Jean-Louis Palierne a écrit :On ne peut, ni négliger les différends doctrinaux sous prétexte que nous ne saurions pas où l’Église n’est pas (sous-entendu ; donc elle ne saurait avoir de limites), ni dramatiser l’attitude des leaders en pensant qu’ils ont réussi à créer une “autre Église”, c’est-à-dire une pseudo-église et entraîné avec eux la masse des chrétiens ex-orthodoxes qu’ils ont réussi à duper. Ce phénomène d’entrainement s’est effet produit en Occident, où les chefs des schismes et hérésies latines ont réussi à créer un nouveau type d’hommes et une structure pseudo-ecclésiale (et encore il y aurait beaucoup de réserves à faire, mais on en a déjà abondamment parlé).
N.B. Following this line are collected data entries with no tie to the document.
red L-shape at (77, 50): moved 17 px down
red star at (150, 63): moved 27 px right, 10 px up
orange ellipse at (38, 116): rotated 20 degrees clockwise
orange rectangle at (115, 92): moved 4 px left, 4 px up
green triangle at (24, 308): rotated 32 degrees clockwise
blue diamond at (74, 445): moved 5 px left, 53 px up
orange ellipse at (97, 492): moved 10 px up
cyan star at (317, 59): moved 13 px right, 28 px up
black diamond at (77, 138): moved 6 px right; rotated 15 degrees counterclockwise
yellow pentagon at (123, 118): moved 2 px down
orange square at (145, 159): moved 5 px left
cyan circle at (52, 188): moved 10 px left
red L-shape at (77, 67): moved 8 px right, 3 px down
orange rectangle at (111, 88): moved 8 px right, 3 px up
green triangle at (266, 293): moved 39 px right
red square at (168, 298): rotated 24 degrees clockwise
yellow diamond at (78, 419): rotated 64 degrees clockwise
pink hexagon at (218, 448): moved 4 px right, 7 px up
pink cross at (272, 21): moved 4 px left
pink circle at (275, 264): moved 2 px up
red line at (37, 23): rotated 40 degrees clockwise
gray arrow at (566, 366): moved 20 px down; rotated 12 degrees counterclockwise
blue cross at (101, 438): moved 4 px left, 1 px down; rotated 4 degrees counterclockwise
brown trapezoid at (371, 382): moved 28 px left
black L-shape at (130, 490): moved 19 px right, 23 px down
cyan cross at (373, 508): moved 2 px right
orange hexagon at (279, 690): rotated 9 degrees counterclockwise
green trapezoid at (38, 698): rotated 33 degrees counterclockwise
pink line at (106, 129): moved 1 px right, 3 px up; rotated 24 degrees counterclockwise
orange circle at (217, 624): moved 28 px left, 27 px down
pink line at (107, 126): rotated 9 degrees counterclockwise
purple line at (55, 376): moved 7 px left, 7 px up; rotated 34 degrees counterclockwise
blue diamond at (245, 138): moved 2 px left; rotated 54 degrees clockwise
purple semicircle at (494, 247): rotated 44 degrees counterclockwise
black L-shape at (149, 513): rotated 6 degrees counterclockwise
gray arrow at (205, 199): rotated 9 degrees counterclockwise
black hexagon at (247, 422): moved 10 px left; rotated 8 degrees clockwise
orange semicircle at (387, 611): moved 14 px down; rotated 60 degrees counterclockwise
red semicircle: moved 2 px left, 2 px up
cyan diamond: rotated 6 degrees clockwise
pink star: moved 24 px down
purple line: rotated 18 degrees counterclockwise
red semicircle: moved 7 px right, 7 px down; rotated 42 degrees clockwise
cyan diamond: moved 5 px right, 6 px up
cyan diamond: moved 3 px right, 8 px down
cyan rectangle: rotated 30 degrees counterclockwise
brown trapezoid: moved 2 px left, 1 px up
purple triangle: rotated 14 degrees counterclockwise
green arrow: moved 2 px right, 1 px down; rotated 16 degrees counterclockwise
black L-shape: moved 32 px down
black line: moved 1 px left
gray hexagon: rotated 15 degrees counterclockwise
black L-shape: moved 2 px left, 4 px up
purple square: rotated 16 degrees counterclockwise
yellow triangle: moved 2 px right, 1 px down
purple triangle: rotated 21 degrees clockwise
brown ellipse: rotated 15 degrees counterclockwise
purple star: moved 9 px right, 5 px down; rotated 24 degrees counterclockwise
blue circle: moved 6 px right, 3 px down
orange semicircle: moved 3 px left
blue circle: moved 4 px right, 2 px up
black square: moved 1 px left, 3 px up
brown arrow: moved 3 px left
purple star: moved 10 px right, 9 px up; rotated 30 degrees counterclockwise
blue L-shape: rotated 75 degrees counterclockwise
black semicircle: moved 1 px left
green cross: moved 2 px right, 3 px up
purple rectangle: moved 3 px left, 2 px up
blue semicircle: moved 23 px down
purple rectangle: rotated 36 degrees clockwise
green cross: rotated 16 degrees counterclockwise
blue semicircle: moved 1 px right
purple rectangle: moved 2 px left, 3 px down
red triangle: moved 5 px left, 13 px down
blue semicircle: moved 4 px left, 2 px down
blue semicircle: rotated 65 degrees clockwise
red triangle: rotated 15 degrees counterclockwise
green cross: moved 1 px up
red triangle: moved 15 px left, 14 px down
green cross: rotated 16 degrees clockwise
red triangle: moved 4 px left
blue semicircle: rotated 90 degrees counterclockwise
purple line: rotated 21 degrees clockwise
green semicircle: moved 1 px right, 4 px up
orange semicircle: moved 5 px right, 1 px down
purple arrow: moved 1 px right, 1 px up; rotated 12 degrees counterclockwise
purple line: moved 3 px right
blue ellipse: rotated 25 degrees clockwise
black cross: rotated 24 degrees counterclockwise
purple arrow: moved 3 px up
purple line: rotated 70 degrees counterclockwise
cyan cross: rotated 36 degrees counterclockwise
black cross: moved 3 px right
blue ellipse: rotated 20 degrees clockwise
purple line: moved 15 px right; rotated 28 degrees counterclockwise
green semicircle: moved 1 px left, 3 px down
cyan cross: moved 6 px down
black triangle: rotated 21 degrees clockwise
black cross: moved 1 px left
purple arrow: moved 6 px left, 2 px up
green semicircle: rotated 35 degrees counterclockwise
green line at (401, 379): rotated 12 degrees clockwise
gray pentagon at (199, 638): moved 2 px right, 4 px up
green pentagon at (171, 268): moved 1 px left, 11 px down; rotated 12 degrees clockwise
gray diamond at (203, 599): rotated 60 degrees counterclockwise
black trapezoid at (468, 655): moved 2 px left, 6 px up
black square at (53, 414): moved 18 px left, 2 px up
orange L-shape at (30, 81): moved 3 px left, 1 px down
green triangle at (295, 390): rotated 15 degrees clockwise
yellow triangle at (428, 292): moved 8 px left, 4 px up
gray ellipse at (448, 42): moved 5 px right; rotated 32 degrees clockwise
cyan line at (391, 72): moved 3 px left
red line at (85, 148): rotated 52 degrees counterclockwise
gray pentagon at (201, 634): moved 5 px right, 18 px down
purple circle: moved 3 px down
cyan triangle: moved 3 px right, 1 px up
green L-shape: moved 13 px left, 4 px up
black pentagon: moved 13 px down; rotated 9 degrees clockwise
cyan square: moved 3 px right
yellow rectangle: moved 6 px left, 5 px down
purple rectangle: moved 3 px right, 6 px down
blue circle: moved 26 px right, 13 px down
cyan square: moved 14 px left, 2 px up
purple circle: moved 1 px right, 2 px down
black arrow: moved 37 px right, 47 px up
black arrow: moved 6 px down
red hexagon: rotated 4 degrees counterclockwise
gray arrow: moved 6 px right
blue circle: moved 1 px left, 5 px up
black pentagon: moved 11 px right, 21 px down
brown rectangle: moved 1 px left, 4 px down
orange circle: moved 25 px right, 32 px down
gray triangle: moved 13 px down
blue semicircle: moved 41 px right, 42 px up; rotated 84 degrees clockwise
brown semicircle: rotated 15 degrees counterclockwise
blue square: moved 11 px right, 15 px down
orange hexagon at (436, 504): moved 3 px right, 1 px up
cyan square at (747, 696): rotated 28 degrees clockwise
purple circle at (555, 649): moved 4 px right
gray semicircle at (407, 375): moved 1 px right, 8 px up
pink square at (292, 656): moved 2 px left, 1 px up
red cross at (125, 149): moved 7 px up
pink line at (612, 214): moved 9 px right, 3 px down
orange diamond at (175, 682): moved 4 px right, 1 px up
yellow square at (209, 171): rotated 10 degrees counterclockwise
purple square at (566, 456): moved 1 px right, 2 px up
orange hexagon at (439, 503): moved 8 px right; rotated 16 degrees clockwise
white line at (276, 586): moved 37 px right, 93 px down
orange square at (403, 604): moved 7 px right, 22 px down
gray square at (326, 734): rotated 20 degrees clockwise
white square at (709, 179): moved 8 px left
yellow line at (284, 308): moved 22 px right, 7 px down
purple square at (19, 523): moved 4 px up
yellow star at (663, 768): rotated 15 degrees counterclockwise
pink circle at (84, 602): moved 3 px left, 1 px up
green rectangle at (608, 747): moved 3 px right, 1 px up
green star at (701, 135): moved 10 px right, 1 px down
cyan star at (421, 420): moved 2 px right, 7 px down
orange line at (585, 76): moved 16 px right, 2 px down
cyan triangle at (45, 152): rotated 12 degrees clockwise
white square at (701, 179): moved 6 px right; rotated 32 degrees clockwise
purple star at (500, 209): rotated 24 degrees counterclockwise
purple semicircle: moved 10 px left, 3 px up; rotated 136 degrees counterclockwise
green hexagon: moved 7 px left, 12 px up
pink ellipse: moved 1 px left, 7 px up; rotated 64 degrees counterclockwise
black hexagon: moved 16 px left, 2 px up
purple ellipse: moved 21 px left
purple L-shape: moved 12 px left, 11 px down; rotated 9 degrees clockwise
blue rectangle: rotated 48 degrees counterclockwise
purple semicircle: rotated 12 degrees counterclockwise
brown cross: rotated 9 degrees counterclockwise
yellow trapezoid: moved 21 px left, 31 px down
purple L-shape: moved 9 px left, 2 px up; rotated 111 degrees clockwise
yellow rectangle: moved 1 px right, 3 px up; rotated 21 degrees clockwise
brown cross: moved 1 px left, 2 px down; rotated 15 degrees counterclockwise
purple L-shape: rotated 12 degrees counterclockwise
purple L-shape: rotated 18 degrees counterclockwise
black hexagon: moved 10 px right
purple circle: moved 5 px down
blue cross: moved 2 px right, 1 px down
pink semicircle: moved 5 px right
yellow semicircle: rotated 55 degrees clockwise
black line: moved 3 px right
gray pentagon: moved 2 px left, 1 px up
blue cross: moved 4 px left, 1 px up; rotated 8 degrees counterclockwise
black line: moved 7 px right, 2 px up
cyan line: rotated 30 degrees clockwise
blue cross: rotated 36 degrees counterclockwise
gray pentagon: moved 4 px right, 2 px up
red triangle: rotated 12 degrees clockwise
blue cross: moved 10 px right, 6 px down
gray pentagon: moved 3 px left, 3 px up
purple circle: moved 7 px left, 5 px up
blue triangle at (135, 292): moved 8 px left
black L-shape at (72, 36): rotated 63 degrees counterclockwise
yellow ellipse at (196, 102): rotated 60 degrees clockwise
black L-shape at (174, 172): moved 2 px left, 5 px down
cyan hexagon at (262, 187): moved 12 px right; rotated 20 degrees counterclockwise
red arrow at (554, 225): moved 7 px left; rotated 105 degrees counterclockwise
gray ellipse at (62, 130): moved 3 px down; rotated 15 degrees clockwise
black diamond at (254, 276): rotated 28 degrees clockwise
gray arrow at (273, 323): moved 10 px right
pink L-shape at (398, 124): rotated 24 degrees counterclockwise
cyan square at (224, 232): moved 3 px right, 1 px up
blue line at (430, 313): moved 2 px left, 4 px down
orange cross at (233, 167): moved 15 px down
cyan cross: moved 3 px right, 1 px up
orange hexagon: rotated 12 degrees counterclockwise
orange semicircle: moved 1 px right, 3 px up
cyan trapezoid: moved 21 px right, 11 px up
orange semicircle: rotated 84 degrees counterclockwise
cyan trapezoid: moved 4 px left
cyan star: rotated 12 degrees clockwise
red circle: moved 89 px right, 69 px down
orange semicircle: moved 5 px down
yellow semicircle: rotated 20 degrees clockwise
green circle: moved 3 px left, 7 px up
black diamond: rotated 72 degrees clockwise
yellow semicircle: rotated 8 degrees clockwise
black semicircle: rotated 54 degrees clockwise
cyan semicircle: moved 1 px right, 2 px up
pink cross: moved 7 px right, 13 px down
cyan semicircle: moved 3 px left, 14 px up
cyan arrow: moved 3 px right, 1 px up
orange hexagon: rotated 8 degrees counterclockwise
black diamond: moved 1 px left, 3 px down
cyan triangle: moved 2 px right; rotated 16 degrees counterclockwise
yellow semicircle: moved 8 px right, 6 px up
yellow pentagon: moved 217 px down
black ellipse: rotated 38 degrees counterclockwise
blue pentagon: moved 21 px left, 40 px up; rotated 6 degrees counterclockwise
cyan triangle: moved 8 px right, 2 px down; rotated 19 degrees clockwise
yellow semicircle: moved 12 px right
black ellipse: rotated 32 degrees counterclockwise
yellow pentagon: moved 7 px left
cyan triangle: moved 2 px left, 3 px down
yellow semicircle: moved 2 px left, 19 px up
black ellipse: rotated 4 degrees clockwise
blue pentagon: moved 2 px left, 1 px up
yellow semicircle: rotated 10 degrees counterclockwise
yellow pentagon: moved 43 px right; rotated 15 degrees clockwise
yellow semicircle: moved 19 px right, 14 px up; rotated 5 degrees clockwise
Mais l’expérience montre que ça n’a pas été le cas dans les Églises anti-xhalcédoniennes, qui s’obstinent à répéter des phrases condamnées et à vénérer des maîtres anathématisés. Mais ils ne sont pas parvenus (et d’ailleurs jamais vraiment tenté) de condtruire un autre type d’homme, vicant dans un autre type d’Église. C’est pourquoi l’Église orthodoxe, tout en maintenant ses condamnations et tout en réaffirmant ses anathèmes, a adopté à l’égard de leurs fidèles, lorsqu’ils viennent rejoindre l’Église orthodoxe, une attitude très compréhensive, qui équivaut à considérer que les querelles dogmatiques avec les anti-chalcédoniens ne sont que des querelles de chefs.
Combien sage était cette réflexion de notre frère Jean-Louis Palierne d'éternelle mémoire!
En effet, d'un côté on ne voit, à vue humaine, aucun espoir d'union entre les Églises "monophysites" et l'Orthodoxie, d'un autre côté, il est aussi réjouissant de voir à quel point leurs fidèles, lorsqu'ils fréquentent nos paroisses, ont les mêmes réflexes et les mêmes attitudes que nous: Jean-Louis avait raison de dire que ces "hérésies"-là, contrairement à la Papauté, n'avaient pas eu pour but de "construire un autre type d'homme, vivant dans un autre type d’Église".
Exemple observé dans une paroisse d'une région rurale de mon pays, avec un prêtre autochtone qui a eu beaucoup à lutter pour y reconstruire une vie liturgique normale après les ravages faits par d'éternels mécontents, qui furent vieux-calendéristes un jour et monophysites le lendemain. Les Serbes, qui constituent l'écrasante majorité des orthodoxes nominaux loin à la ronde, ne viennent pas: les bienveillants disent qu'ils vont dans les grandes villes, là où il y a des églises russes; les neutres que le titisme les a trop déchristianisés; les mauvaises langues qu'on leur dit de ne fréquenter que les paroisses de leur ethnie. Les autochtones ne sont pas très nombreux et ne le seront pas avant longtemps: c'est le syndrome québécois; la région connaissait encore en 1960 un catholicisme qui prétendait régenter toute la société; les masses ont rejeté le bébé avec l'eau du bain, et sont désormais vaccinées contre le christianisme. Alors qui a longtemps constitué le noyau dur de la paroisse? Une poignée de réfugiés de la Corne de l'Afrique, "monophysites", mais avant tout chrétiens fervents. Semaine après semaine, ils sont là, les femmes drapées dans leurs grands voiles blancs, les hommes portant parfois des chemises brodées qui doivent remonter à un très lointain passée biblique. Et, curieusement ou pas, ils préfèrent aller à la chapelle orthodoxe avec laquelle leur Église n'est pas en communion, que dans la chapelle, presque voisine, d'une ecclésiole issue des
episcopi vagantes qui se revendique pourtant de la foi "monophysite". Depuis quelques années, les Roumains et les Grecs ont commencé à arriver dans cette région où on ne les voyait pas il y a encore cinq ans; les réfugiés "monophysites" de la Corne de l'Afrique ne représentent plus que le quart de l'effectif de la paroisse orthodoxe, mais, il y a encore trois ans, ce devait être la moitié. L'intégration se fait facilement: les adultes n'ont pas l'habitude de communier et ne se posent donc pas la question de savoir si leur Église d'origine est en communion avec nous ou pas ; quant à leurs enfants, ils les ont fait baptiser par le prêtre orthodoxe. Cette osmose que nous observons à la base, nous ne pourrions pas l'observer avec des luthériens ou des uniates ou que sais-je encore; elle montre à quel point l'observation de Jean-Louis Palierne était judicieuse; tout se passe en effet comme si "les querelles dogmatiques avec les anti-chalcédoniens n'étaient que des querelles de chefs".